The task
Quote each of the entries below word for word, leaving out the pictures.

BEGIN

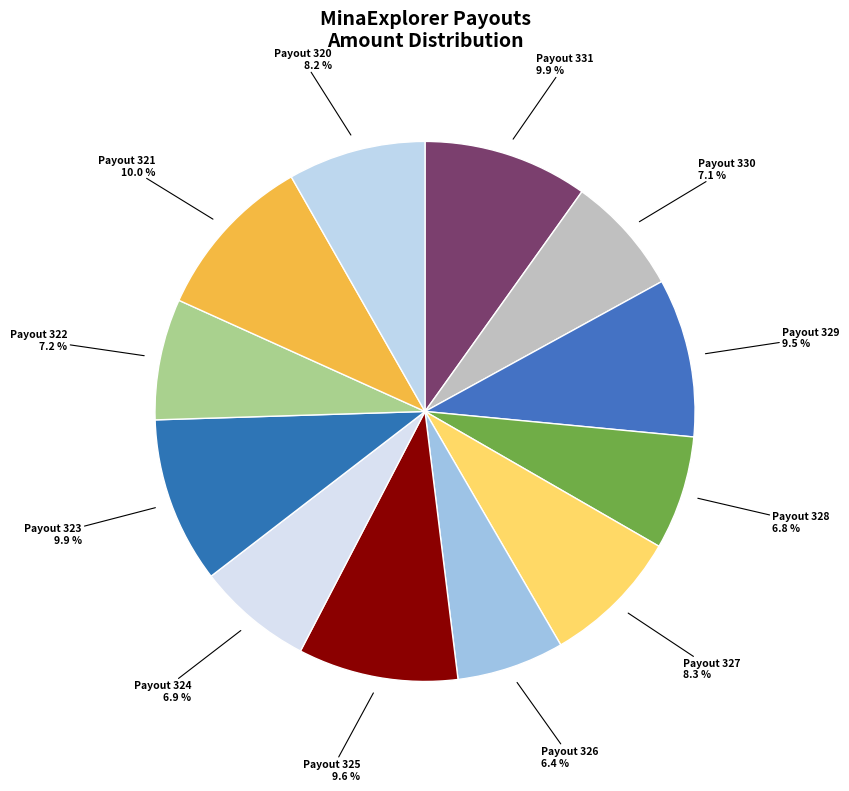

The Payout 320 slice represents 8% of the pie. True or false?

True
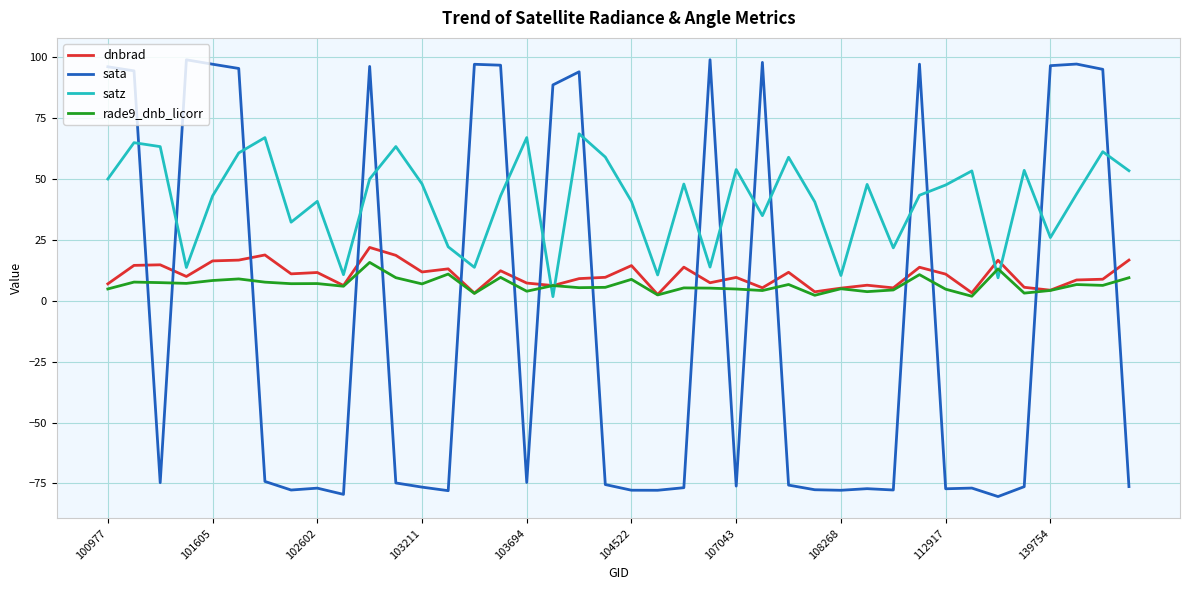

Which series ends up on top after the final intersection of satz and dnbrad?

satz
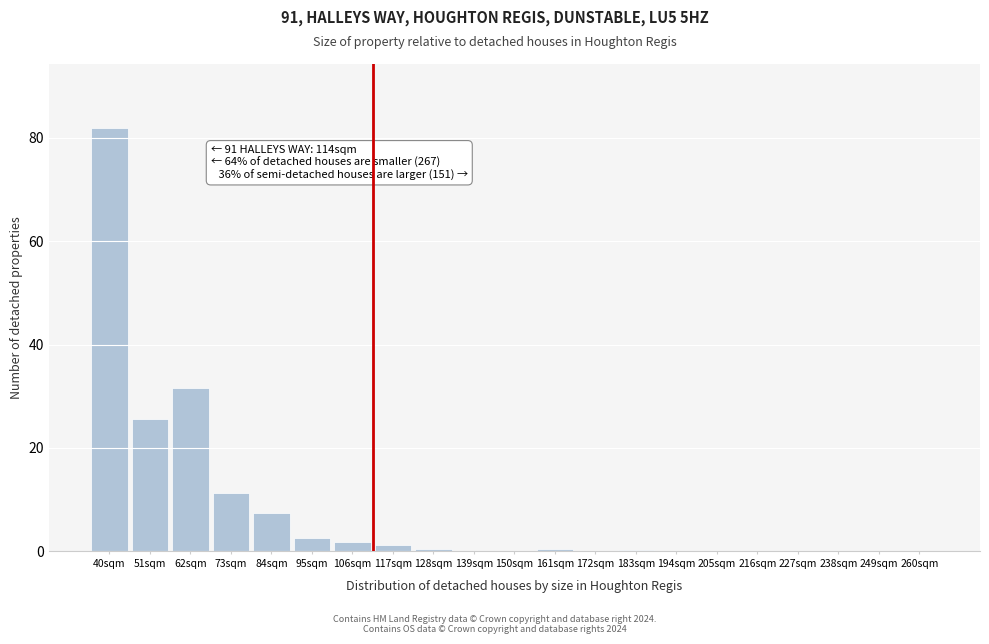

The chart shows a value of 0.5 at 161sqm. True or false?

True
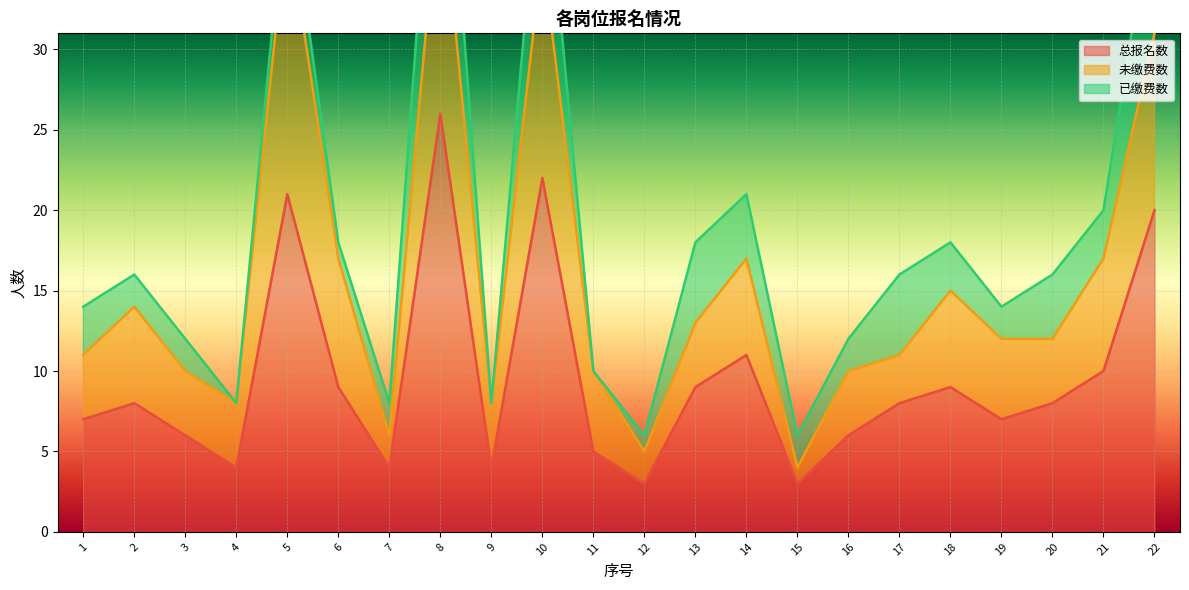

Which category has the highest value in the 总报名数 series?

8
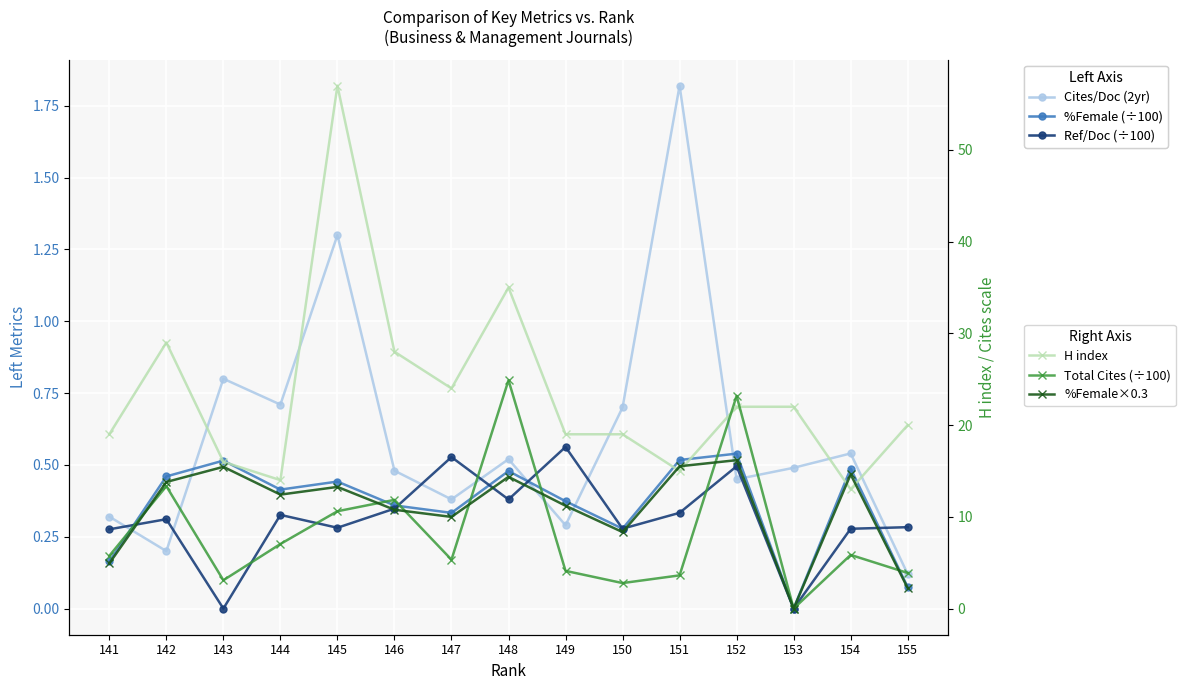

How many lines are shown in the chart?

6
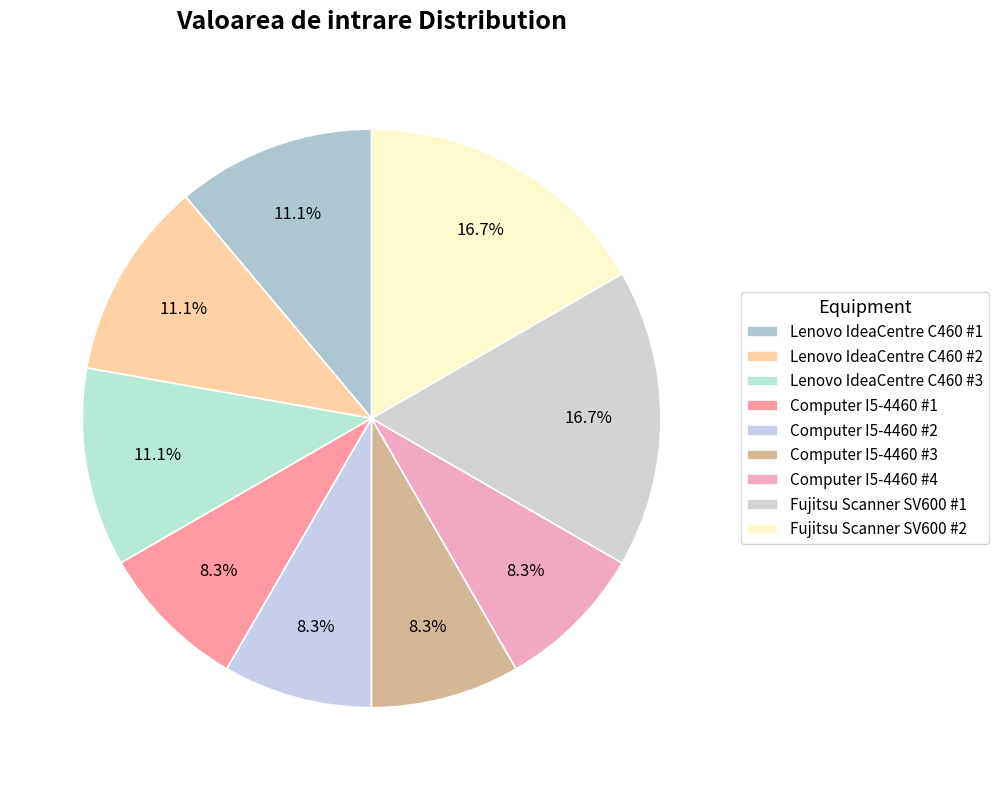

Is it true that Lenovo IdeaCentre C460 #3 is 11% of the pie?

True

END

Task output
The Payout 320 slice represents 8% of the pie. True or false?

True

Which series ends up on top after the final intersection of satz and dnbrad?

satz

The chart shows a value of 0.5 at 161sqm. True or false?

True

Which category has the highest value in the 总报名数 series?

8

How many lines are shown in the chart?

6

Is it true that Lenovo IdeaCentre C460 #3 is 11% of the pie?

True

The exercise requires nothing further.